What to produce: Copy the records word for word, from the very first line through the line that contains "https://pactols.frantiq.fr/opentheso/api/TH_1.37337.rdf".

Provided entries:

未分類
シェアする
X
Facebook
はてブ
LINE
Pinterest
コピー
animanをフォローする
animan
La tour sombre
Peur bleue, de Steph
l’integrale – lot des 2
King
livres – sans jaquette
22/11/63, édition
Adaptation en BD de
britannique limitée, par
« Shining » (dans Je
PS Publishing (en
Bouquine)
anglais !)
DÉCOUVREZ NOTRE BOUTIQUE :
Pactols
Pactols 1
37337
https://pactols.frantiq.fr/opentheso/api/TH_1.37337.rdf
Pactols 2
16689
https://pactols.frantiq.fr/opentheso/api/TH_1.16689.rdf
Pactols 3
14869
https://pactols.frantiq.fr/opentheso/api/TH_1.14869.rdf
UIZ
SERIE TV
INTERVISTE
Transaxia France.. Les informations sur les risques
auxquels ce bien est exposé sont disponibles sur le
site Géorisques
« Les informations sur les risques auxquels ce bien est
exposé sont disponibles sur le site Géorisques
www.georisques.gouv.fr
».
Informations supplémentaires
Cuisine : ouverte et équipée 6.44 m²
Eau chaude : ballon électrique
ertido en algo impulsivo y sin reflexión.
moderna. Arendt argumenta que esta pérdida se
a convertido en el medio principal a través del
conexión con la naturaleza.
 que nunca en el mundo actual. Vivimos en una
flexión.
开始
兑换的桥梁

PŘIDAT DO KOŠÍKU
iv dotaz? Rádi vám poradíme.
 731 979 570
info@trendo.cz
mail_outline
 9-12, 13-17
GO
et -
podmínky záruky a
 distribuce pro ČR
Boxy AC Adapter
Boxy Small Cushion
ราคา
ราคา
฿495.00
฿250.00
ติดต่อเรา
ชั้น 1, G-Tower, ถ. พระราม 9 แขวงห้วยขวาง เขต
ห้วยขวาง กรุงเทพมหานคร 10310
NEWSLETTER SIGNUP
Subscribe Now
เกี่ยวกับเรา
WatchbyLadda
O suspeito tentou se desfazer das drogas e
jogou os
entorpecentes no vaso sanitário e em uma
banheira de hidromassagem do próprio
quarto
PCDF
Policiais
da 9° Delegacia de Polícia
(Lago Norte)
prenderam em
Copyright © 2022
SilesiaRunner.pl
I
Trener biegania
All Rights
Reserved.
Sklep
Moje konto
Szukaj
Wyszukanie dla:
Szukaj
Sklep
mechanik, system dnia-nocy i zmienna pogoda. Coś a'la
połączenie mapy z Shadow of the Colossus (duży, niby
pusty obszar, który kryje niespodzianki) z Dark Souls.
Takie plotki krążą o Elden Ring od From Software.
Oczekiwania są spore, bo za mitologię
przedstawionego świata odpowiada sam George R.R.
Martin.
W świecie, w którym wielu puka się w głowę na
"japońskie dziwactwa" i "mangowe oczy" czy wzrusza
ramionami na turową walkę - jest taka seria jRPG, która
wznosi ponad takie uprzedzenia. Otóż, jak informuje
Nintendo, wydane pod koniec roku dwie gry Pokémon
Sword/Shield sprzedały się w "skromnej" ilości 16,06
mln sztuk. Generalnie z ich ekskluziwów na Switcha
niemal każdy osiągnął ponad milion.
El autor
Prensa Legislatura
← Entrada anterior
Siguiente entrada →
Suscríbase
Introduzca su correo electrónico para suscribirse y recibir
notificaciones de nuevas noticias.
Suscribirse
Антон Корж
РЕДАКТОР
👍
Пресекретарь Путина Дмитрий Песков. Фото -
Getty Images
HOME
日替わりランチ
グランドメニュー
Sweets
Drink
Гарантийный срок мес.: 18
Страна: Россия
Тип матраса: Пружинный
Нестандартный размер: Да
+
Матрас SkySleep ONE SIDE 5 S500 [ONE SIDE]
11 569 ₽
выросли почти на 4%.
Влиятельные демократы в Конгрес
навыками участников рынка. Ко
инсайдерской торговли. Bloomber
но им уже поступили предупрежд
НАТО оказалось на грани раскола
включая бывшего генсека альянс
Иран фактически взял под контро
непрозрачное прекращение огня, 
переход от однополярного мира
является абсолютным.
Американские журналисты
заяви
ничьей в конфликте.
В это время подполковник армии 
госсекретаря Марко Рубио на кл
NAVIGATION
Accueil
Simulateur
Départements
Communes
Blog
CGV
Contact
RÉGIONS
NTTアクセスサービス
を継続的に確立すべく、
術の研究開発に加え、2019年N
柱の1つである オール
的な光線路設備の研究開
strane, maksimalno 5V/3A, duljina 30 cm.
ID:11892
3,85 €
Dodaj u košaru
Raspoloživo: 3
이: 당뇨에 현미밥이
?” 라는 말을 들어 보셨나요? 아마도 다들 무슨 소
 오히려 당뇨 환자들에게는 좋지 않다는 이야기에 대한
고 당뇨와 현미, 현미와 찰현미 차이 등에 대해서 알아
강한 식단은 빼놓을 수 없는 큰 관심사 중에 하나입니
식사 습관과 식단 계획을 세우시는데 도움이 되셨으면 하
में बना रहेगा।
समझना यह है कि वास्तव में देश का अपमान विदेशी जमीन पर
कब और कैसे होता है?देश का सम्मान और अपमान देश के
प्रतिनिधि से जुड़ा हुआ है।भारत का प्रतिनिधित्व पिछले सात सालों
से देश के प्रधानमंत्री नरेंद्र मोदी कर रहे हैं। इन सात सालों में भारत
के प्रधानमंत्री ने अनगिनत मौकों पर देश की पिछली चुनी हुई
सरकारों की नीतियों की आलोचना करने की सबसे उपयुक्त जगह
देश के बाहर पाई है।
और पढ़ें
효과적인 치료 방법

Written response:
未分類
シェアする
X
Facebook
はてブ
LINE
Pinterest
コピー
animanをフォローする
animan
La tour sombre
Peur bleue, de Steph
l’integrale – lot des 2
King
livres – sans jaquette
22/11/63, édition
Adaptation en BD de
britannique limitée, par
« Shining » (dans Je
PS Publishing (en
Bouquine)
anglais !)
DÉCOUVREZ NOTRE BOUTIQUE :
Pactols
Pactols 1
37337
https://pactols.frantiq.fr/opentheso/api/TH_1.37337.rdf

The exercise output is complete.